=== Sayfa ===
────────

Acı olaylar peş peşe geldi. Önce 10 Ekim’de yüzü
aşkın can alan ve yüzlerce insanımızı yaralayan acımasız bombalama olayı,
ardından 25 Ekim günü değerli arkadaşım, HAK-PAR Genel Başkanı Fehmi Demir’in
beklenmeyen biçimde, bir kaza sonrası ölümü.
18 Ekim’de kısa süreliğine yurt dışına çıkmıştım
ve seçimde oyumu kullanmak üzere 31 Ekim’de dönecektim. Acı olayı duyar duymaz
döndüm.
Kaza hem HAK-PAR camiasında, hem de tüm dost
çevrelerde büyük üzüntü yarattı. Arkadaşlarımız, dostlarımız ülkenin dörtbir
yanından ve yurt dışından koşup geldiler. Bir bölümü Parti Genel Merkezi
önündeki törene katıldılar, büyük bir kitle ise Demir’in toprağa verildiği
Konya-Yeniceoba’daki törene katıldı. Pek çok devlet, siyaset adamı ve dost kişi
de mesajlarıyla acımızı paylaştı, dayanışma gösterdiler. Tümü de sağ olsunlar.
Fehmi Demir İç Anadolu Kürtlerindendi ve ilk
gençlik döneminden bu yana siyasal mücadelenin içinde idi. Siyasete kardeşi
Yılmaz Demir’le birlikte, o dönemde “Özgürlük Yolu” hareketi olarak bilinen
Kürdistan Sosyalist Partisi’nin saflarında başladı. Yılmaz’ı da ne yazık ki, 12
Eylül döneminde, gencecik yaşında, Diyarbakır 5 Nolu’daki bir direnişte
yitirmiştik.
Fehmi, kardeşinin anısını ara vermediği
mücadelesinde sürdürdü. 1980 yılından itibaren ben yurt dışında, o yurt içinde
olsa da, uzun yıllar Genel Sekreterliğini yaptığım Kürdistan Sosyalist
Partisi’nin saflarında birlikte çalıştık. Bir dönem Merkez Komitemizde görev
yaptı. 1990’dan itibaren yurt içinde kurulan legal partilerin, HEP, DEP, DDP,
DBP ve son olarak HAK-PAR’ın kuruluş ve yönetimlerinde görev aldı, bu
partilerin bazısında genel sekreter yardımcılığı ve genel sekreterlik, son
olarak da HAK-PAR Genel Başkan Yardımcılığı yaptı ve geçen yıl, 26 Ekim 2014’te
yapılan HAK-PAR 6. Kongresi’nde Genel başkanlığa seçildi.

────────

=== Çıkarılan bilgiler ===
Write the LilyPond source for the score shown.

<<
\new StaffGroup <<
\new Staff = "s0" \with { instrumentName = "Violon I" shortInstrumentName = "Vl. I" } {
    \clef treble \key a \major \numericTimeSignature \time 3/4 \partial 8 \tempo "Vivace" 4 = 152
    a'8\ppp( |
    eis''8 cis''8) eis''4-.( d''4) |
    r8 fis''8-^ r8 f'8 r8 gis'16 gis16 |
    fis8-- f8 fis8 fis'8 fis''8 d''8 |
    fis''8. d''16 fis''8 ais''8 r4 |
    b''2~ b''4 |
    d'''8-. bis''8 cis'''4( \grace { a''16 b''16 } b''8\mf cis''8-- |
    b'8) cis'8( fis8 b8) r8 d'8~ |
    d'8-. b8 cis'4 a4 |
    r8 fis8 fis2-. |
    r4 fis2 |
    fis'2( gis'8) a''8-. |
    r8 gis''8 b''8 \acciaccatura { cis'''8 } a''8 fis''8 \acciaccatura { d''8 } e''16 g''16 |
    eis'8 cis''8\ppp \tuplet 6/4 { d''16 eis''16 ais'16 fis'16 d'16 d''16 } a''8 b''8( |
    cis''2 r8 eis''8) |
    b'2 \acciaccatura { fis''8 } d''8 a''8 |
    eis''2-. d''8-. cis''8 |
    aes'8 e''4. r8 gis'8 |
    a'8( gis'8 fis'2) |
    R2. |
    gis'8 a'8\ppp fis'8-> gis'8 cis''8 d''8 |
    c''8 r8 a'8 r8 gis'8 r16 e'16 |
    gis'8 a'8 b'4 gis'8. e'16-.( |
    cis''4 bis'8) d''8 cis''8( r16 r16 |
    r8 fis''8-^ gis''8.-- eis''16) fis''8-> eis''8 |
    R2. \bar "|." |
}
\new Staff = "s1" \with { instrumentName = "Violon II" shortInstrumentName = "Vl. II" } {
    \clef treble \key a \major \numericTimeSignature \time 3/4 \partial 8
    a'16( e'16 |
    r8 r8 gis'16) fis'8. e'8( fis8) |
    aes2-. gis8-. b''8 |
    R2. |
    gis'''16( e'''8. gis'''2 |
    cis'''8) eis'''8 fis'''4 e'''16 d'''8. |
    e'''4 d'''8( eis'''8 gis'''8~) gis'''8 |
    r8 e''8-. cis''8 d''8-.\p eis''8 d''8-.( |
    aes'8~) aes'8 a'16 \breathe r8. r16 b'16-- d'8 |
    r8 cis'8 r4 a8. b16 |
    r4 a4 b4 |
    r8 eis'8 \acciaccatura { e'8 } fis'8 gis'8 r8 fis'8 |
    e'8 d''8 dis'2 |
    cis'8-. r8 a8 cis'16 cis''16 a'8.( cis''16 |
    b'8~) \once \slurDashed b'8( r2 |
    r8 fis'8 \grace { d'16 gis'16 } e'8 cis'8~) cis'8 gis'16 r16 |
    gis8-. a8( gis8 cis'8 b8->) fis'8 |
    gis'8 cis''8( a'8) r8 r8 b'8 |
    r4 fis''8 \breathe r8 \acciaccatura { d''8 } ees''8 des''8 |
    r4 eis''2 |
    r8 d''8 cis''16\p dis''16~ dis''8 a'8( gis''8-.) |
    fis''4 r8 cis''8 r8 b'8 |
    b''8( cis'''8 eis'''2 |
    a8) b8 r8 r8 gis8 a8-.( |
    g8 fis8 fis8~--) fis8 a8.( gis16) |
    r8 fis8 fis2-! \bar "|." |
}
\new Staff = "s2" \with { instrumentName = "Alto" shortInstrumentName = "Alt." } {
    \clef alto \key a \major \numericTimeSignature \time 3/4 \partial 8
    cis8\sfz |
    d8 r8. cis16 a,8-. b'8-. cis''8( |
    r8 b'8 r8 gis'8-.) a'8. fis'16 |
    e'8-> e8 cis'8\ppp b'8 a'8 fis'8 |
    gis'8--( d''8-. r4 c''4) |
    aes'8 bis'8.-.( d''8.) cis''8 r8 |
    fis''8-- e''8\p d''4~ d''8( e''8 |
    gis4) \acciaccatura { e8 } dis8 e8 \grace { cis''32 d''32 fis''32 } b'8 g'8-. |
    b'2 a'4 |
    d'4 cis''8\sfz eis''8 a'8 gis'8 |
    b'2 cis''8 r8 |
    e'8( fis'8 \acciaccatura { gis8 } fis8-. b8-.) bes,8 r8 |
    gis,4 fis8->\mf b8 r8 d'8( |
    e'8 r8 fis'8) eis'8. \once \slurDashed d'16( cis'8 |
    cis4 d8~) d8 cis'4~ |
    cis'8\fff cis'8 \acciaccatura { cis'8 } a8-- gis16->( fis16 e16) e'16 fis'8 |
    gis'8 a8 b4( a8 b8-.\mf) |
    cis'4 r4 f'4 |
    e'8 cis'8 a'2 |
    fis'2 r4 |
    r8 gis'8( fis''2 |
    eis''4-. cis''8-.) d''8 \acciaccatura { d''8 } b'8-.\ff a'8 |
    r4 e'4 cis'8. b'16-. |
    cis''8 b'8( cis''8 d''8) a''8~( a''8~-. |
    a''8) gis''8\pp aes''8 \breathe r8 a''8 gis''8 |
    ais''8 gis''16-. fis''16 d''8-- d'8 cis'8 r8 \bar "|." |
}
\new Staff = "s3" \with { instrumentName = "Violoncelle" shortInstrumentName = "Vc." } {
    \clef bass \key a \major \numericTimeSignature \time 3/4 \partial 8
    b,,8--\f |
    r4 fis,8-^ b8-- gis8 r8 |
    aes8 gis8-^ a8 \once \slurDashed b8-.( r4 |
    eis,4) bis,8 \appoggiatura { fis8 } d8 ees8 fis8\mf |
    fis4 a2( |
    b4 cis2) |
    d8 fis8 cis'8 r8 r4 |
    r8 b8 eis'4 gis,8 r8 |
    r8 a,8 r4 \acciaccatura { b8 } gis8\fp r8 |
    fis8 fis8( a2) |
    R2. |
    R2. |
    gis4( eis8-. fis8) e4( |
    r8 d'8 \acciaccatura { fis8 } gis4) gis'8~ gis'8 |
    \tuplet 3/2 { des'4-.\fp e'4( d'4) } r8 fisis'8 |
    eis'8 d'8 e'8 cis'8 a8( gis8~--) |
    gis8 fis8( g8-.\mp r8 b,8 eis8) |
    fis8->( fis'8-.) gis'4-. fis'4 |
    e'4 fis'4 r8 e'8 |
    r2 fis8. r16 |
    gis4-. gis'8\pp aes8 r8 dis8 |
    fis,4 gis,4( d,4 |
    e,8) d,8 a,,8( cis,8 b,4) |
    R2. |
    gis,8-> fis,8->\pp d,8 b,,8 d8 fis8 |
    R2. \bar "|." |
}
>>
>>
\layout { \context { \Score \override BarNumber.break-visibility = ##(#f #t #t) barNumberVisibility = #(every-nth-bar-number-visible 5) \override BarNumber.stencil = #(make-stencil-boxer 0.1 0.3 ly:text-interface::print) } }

────────

=== Tamamlanacak görevler ===
[a] Fehmi Demir hakkındaki yazıya göre şu soruları yanıtlayın:
(i) Yüzü aşkın can alan bombalama olayı hangi tarihte gerçekleşti?
(ii) Fehmi Demir nerede toprağa verildi?
(iii) Fehmi Demir hangi kongrede Genel Başkanlığa seçildi?
[b] Fehmi Demir hakkındaki yazıyı son cümlesinden sonra devam ettirin.
Bu malzeme başka bir kaynaktan derlenmiştir.

=== Çıktılar ===
[a]
(i) 10 Ekim'de.
(ii) Konya-Yeniceoba'da.
(iii) 26 Ekim 2014'te yapılan HAK-PAR 6. Kongresi'nde.

[b]
Deneyimli, çalışkan, üretken bir yoldaşımızdı. Ne
yazık ki bu beklenmeyen, talihsiz olay onu verimli olduğu bir dönemde aramızdan
alıp götürdü. Acımız, üzüntümüz büyük.
50 yılı aşkın siyasi hayatım boyunca birçok
yoldaşımı böylesine zamansız olarak, genç yaşlarında yitirdim. Kimi faşizan
kurşunlara, teröre hedef oldu, kimi işkencede gitti, bazısı bir hastalıktan,
bir hayli yoldaş ise beklenmeyen kazalarda, özellikle de bu ülkede kirli
savaştan daha çok can alan trafik kazalarında hayata veda etti.
Böylesine yitirdiğim ilk arkadaşım, aynı zamanda
Türkiye İşçi Partisi’nde birlikte çalıştığım yoldaşım, Elazığ’lı genç Avukat
İlhami Celiloğlu oldu. Onu 1966 yılındaki bir trafik kazasında yitirdik.
İkincisi Kürdistan Sosyalist Partili yoldaşım,
Haymana’lı genç Avukat Vahit Başaran’dı. Onu da 1977 yılında, eşiyle birlikte
Ankara-Haymana yolundaki bir trafik kazasında yitirdik.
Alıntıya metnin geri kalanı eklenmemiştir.